Paint is a powerful tool. With paint, you can make a smaller room feel much larger just by choosing the right shade. You can also ‘hide’ ugly items, such as radiators, by painting them in the same colour as the wall behind it. In my hallway, I wanted the reverse side of my front door to feel much grander. It’s a beautiful door and I wanted to draw as much attention to it as possible! Apart from just painting it an attention-grabbing bright teal, I also tricked the eye into thinking it is bigger by painting over the door frame and onto the wall.
Creating this paint illusion is super simple. All you need is a pencil, a ruler or a tape measure, some Frog Tape (if you have recently painted your walls then use the low-tack version), an old credit card, eggshell paint and a good quality paintbrush.
This was my door before: cream, commonplace and characterless. Before I painted the door I sanded it back to get rid of any sheen (if your door has been previously glossed, make sure you get rid of all shine before applying any new paint.) Clean the door after sanding with a damp cloth and wait for it to dry. If your door has any holes or cracks fill them with polyfiller and then sand with sandpaper until smooth. For a top-quality job you may want to give your door a coat of good quality primer beforehand, especially if the door has any stains, or if you want to make the paint as chip-resistant as possible.

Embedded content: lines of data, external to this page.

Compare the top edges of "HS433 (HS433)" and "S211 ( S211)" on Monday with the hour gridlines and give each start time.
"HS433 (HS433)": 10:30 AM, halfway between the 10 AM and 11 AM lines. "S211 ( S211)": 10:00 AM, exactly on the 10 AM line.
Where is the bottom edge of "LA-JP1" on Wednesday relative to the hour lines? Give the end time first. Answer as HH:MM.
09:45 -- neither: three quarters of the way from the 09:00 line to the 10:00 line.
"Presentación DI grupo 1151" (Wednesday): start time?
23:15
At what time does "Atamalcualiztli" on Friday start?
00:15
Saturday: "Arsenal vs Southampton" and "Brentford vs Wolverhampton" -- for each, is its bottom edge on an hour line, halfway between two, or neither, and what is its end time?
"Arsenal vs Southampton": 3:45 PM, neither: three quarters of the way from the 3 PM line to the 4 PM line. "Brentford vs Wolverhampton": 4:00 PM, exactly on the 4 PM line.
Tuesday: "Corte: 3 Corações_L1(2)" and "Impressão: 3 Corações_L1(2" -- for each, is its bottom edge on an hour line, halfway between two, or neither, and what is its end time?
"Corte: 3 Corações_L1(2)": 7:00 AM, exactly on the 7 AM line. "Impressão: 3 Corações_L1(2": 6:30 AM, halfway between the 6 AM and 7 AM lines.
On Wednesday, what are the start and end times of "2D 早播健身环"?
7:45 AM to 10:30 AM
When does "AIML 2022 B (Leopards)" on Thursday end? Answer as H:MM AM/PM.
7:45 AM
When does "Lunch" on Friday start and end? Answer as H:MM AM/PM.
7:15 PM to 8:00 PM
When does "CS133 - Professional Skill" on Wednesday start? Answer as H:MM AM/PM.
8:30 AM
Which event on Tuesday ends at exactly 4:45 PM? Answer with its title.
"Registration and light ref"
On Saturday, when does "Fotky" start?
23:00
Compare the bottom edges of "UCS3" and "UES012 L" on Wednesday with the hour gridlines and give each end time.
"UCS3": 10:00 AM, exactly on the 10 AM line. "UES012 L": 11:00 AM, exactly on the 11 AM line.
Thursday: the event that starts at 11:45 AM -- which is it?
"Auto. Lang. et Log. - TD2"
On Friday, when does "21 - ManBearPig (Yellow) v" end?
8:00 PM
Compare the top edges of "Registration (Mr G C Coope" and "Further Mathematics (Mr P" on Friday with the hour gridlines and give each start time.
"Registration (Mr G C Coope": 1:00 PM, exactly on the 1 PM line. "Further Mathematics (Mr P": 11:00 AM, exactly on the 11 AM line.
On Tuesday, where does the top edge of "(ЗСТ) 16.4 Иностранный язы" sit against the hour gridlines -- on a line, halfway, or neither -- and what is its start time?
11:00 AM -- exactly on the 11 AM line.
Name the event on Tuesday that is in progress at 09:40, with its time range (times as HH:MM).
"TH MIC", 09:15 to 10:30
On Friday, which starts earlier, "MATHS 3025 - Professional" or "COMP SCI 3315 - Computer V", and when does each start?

Using a ruler or a tape measure, work out how much you want to increase your door size by all around the door. For my door, I increased it by 7cm all around from the edge of the frame. Using a pencil, make small marks about 10cm apart on the wall:
Using the pencil marks as a guide, apply your Frog Tape to the wall so you get a straight line. You’ll be applying your paint on the inside of the tape line:
It is really important that your paint does not bleed under the tape otherwise you will not have a sharp, straight edge. Using an old credit or store card, press down on the tape towards the door, pushing any air bubbles out of the tape and making sure the tape is firmly stuck down to the wall.
It is crucial that you paint AWAY from the tape line and not towards it. Painting in the direction of the tape means you may push paint under the tape and create a bleed. By painting away from the tape, you reduce the risk of the paint getting under the tape.
Give your door, door frame and outer wall a good two coats of eggshell and wait for the paint to completely dry. Once dry, carefully peel away the tape! You should have a perfect straight line, but if there are any bleeds use a tiny make-up or artists paintbrush to fix any problem areas.